Reduce human interaction when using an asynchronous slave to a MySQL InnoDB Cluster


A MySQL replication topology can be very complex (never underestimate a DBA’s creativity). But it’s very frequent to use an asynchronous slave from your primary database to run reporting or logical backup… or any kind of read workload you need. It can also be used as delay slave for data restore purpose.

Once you decided to provide HA to your primary database by migrating to MySQL InnoDB Cluster, you can of course still need and use one or more asynchronous slaves.

You have then an architecture that looks like this :

So as you can notice, your asynchronous slave needs to pick one of the members of the cluster as master. However when this node that act as master crashes (or is stopped for maintenance) what’s happening ?

In fact, replication will break and a human intervention (or a script) will have to change the master on the slave and restart replication to keep the changes again:

As InnoDB Cluster is using GTIDs, this operation is easy, but it would be even better if this change could be done automatically more quickly and without human intervention.

Thanks to the router this is possible ! The plan is to run MySQL Router on the slave itself and connect the replication locally.

This is how it looks like :


The process is then fully automated and no human intervention is required. So the router is very useful to connect applications to the cluster but not only. Of course multiple slaves can use the same router or have their own router to replicate from the InnoDB Cluster.

11 thoughts on “Reduce human interaction when using an asynchronous slave to a MySQL InnoDB Cluster

  1. Hi,
    Thanks for the nice pictorial information.
    The concept of asynchronous slave to a cluster via local router is working good only when the node was down.
    if the node is removed from the cluster, the asynchronous node is still pointing to the removed node and the changes that are made in the removed node is being replicated to the asynchronous node.
    can you suggest if there is anyway to get this issue resolved ?

  2. Hi lefred ,

    Have you tried two InnoDB Cluster with Master – Master Classic Replication in between using MySQL Router?
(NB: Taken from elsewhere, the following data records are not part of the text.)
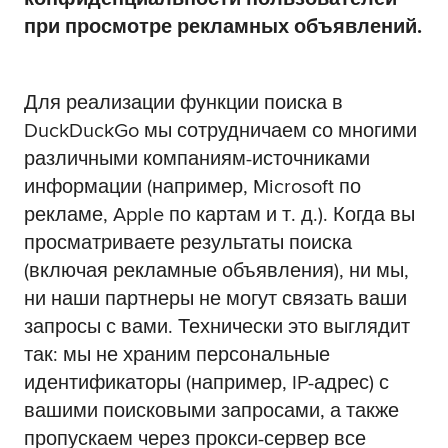
при просмотре рекламных объявлений.
Для реализации функции поиска в
DuckDuckGo мы сотрудничаем со многими
различными компаниям-источниками
информации (например, Microsoft по
рекламе, Apple по картам и т. д.). Когда вы
просматриваете результаты поиска
(включая рекламные объявления), ни мы,
ни наши партнеры не могут связать ваши
запросы с вами. Технически это выглядит
так: мы не храним персональные
идентификаторы (например, IP-адрес) с
вашими поисковыми запросами, а также
пропускаем через прокси-сервер все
    Note: Let us assume the Application Layer will handle conflict resolution

  3. hello sir
    my question is what if the whole cluster goes down? is the slave node connected to the cluster become the master?if not, my scenario i want to reach is switching to a remote master node in case the cluster went down
    than you in advance

    1. Hi Ragheed,
      In this scenario, it does not. But it’s possible, you will have to configure the primary node to be asynchronous slave of the new promoted Asynchronous Master (previous slave). As soon as one Group Member (cluster node) becomes an asynchronous slave, the full cluster becomes a slave.

  4. Hi lefred
    thank you for you reply.
    so if i got it right, once i configure the Master node in the cluster as async slave, the whole cluster become slave to the remote Master.
    my scenario is to do a primary(cluster) and DR (single node) sites. so whenever the primary site goes down the DR node becomes the master until the Primary site get fixed.
    thank you in advance

    1. Hi Ragheed,

      You need to take care of the routing by yourself currently, the MySQL Router won’t take that slave in consideration.
      Also once the async slave is promoted as async master, you need to take care that nobody will write on the cluster if it shows up. When cluster is back, you need to configure the Primary node to be slave of the async-master and only when it catch up you can switch back roles.